The cosine similarity is a number between 0 and 1, with 0 indicating that the two movies are completely different, and 1 indicating that they're exactly the same.

For two vectors, A & B, the cosine similarity is given by:

cos(A,B) = dot(A,B)/|A||B|

Using our example, you have three movies, A, B, and C and each movie has 5 attributes.

Using the above formula, the cosine similarity between A and B is: 0.408248.

While, between A and C it is: 0.666667

Clearly, it’s higher between A and C, and so our user who watched movie A would be recommended movie C.

4. Generate user preference profiles

To make even better recommendations, we can aggregate the item profiles of content a user has interacted with positively. This is commonly done by creating “user preference profiles".

User profiles are critical for recommending content. They typically include everything the user has interacted with – what they purchase, what they browse, watch, etc. along with the assigned attributes of that content.

A simple way to do so is to use weighted means of all movies the user rates or gives  a ‘thumbs up’ to. 
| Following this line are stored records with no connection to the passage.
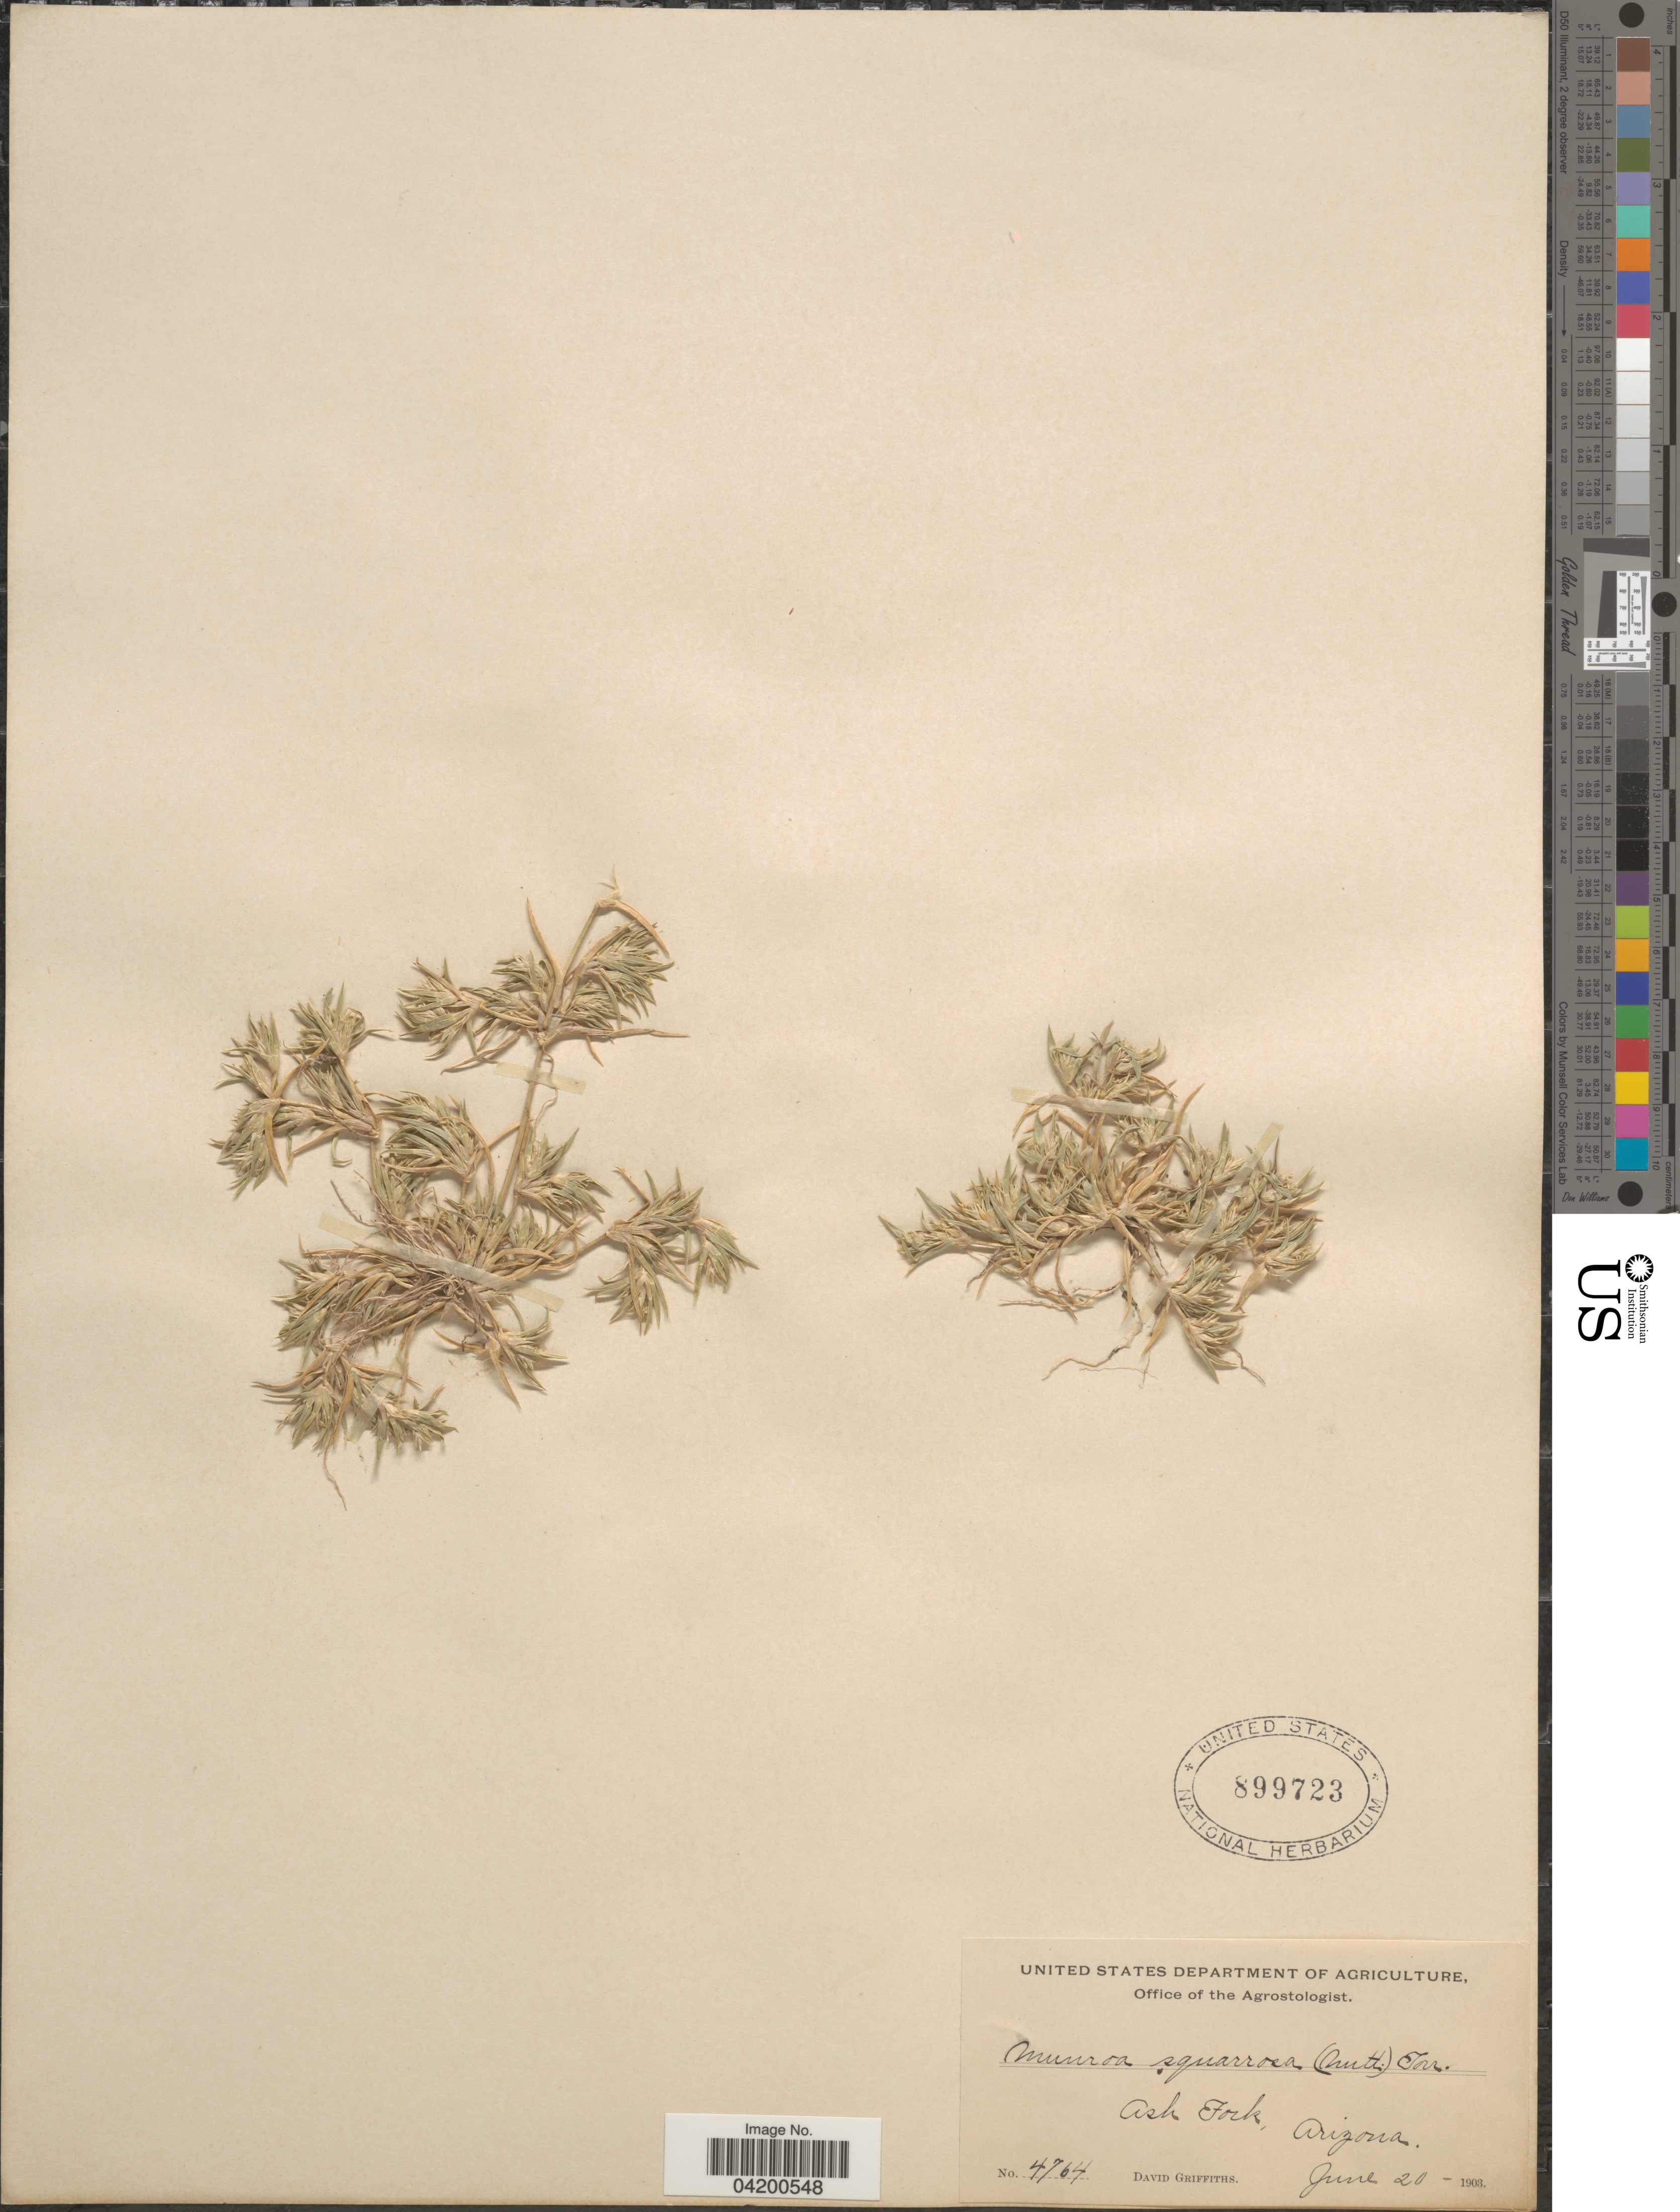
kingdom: Plantae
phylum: Tracheophyta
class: Liliopsida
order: Poales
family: Poaceae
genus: Munroa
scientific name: Munroa squarrosa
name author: (Nutt.) Torr.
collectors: D. Griffiths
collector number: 4764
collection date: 1903-06-20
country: United States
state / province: Arizona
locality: Ask Fork.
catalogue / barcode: US 899723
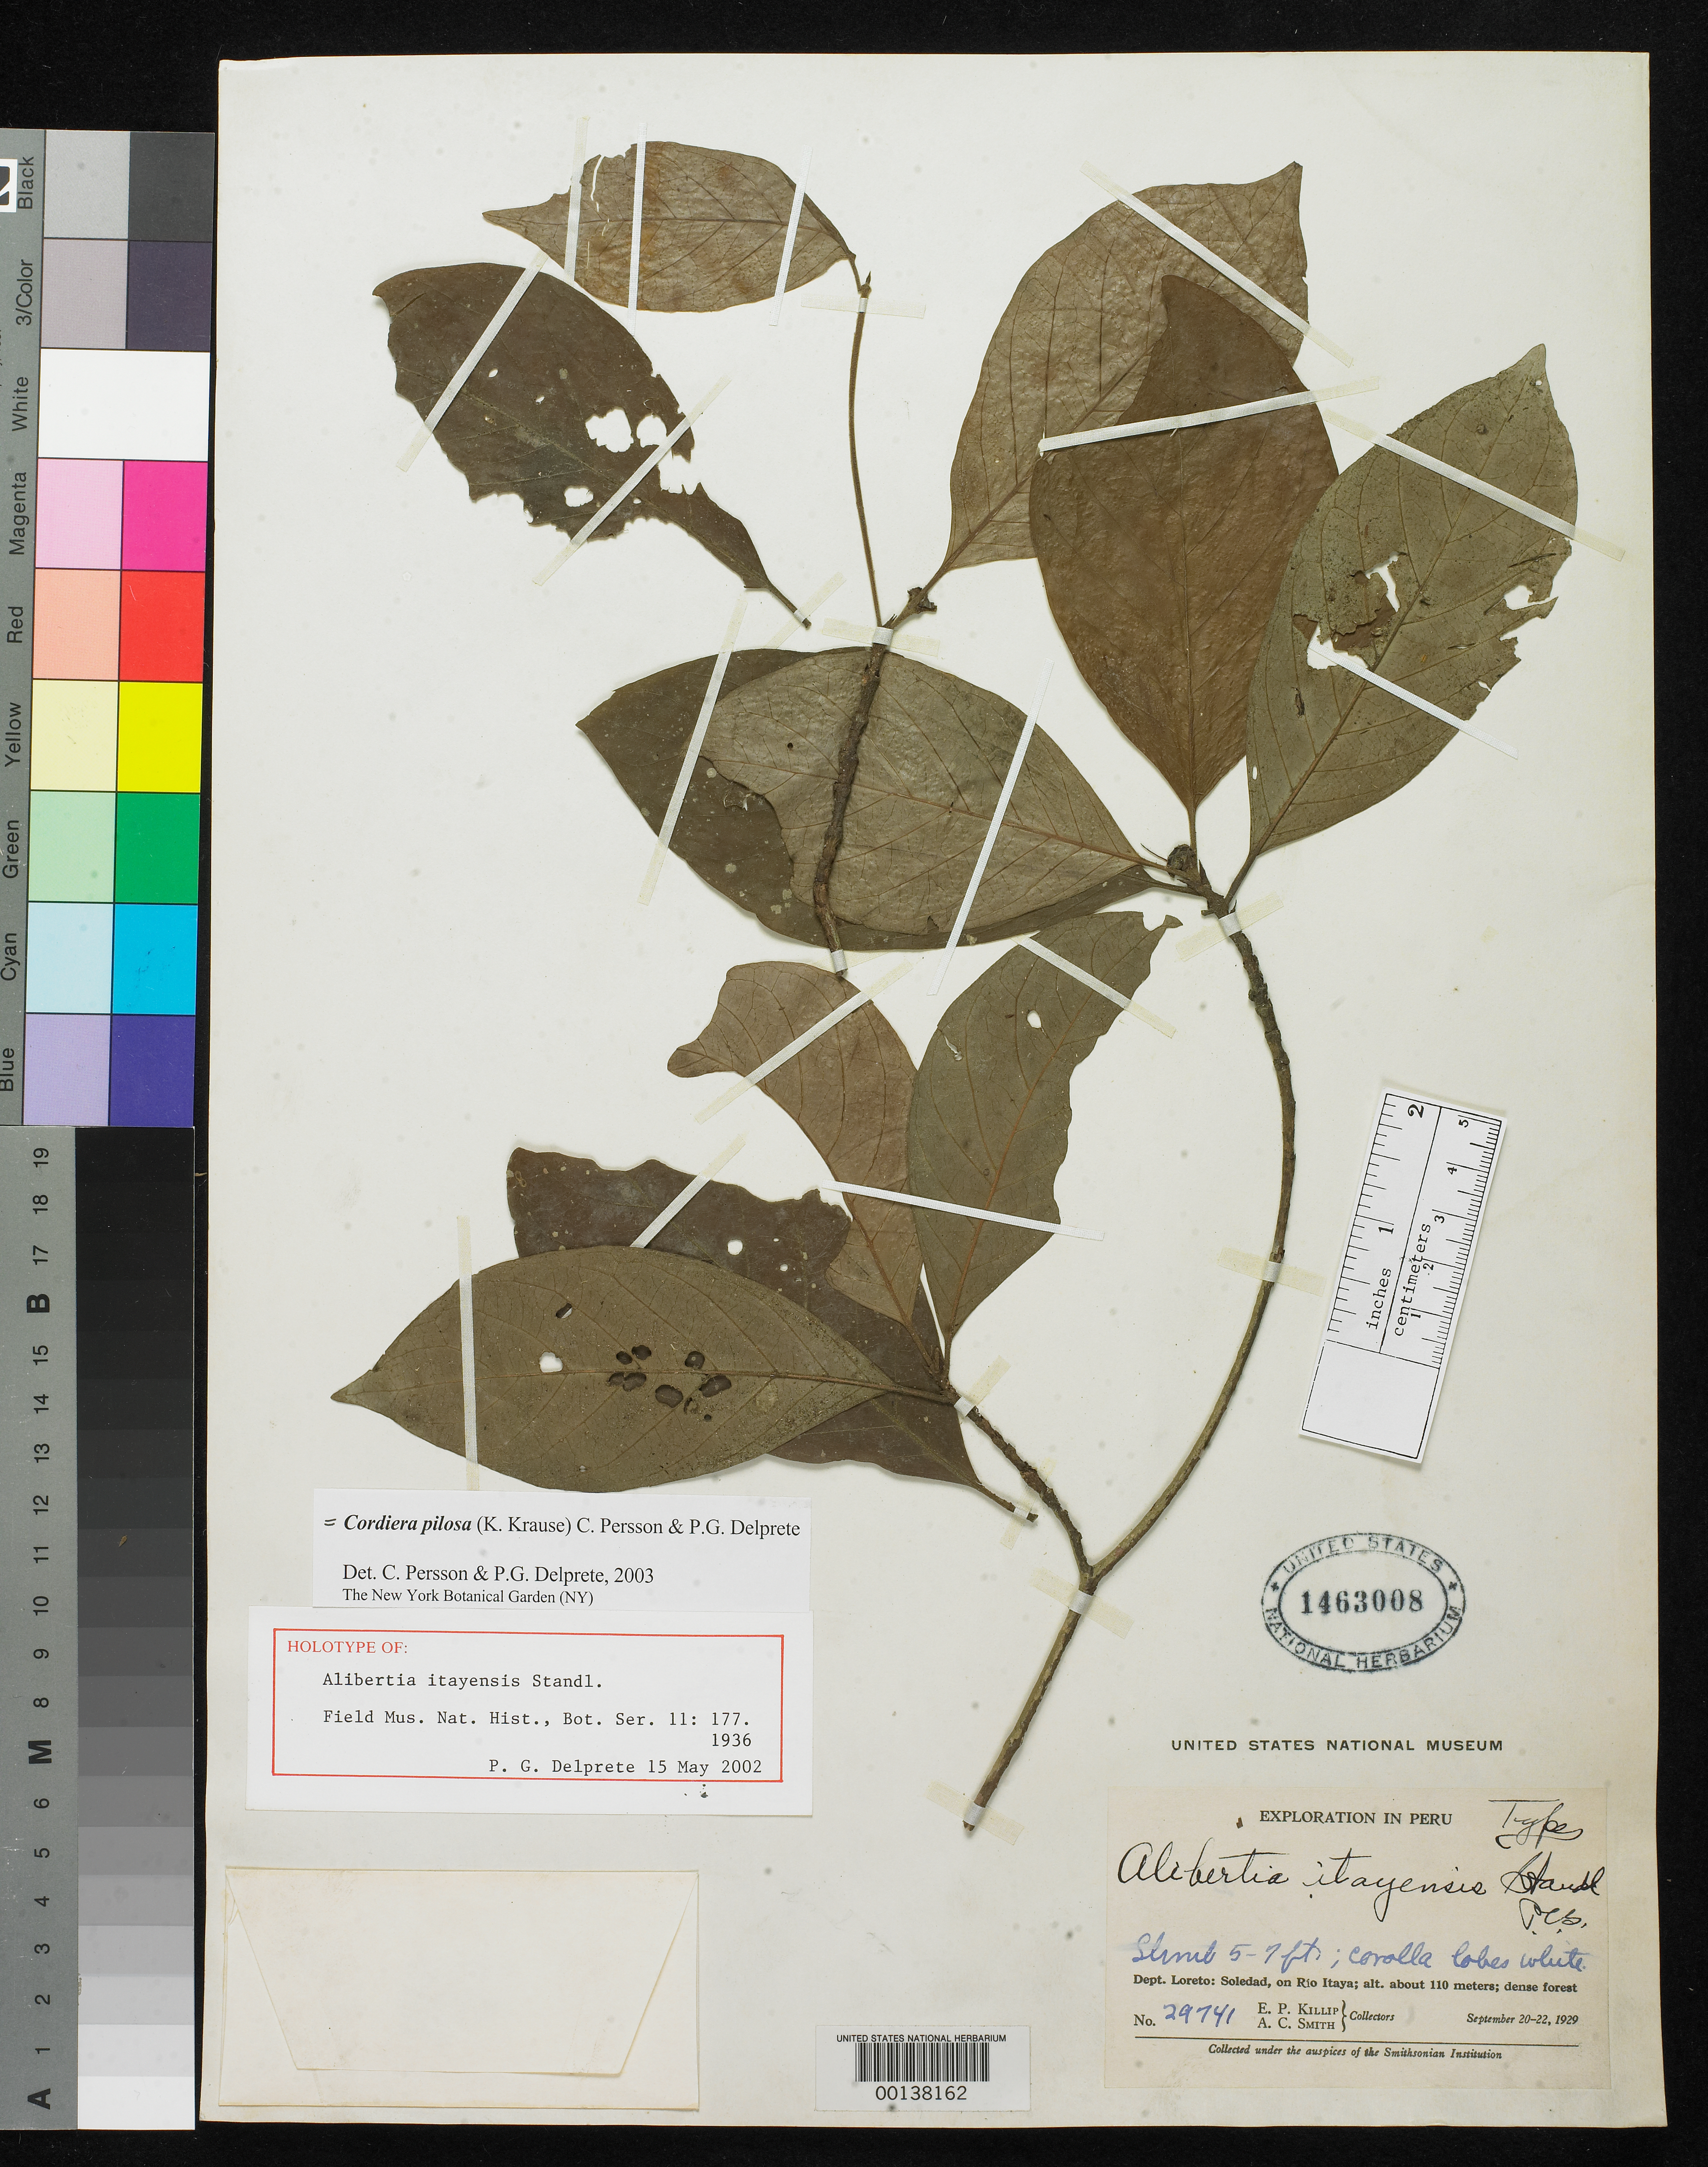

So for our example, if our user watches and positively rates movie C after movie A, then a user profile could be constructed using weighted means of vector representations of A and B.

Wrapping Up

Recommendation system is a great way for you to keep your users happy while also helping to improve the quality of the content on your application. Content-based recommender systems are a powerful tool that can be used to provide personalized recommendations to users.

By analyzing the attributes of your offerings, you get a better sense of what users are actually interested in and make sure that they're seeing the best possible content at all times. 

Ultimately, everyone wins with content-based filtering – users get more relevant, interesting content and platforms get better conversions, and build brand loyalty with their users.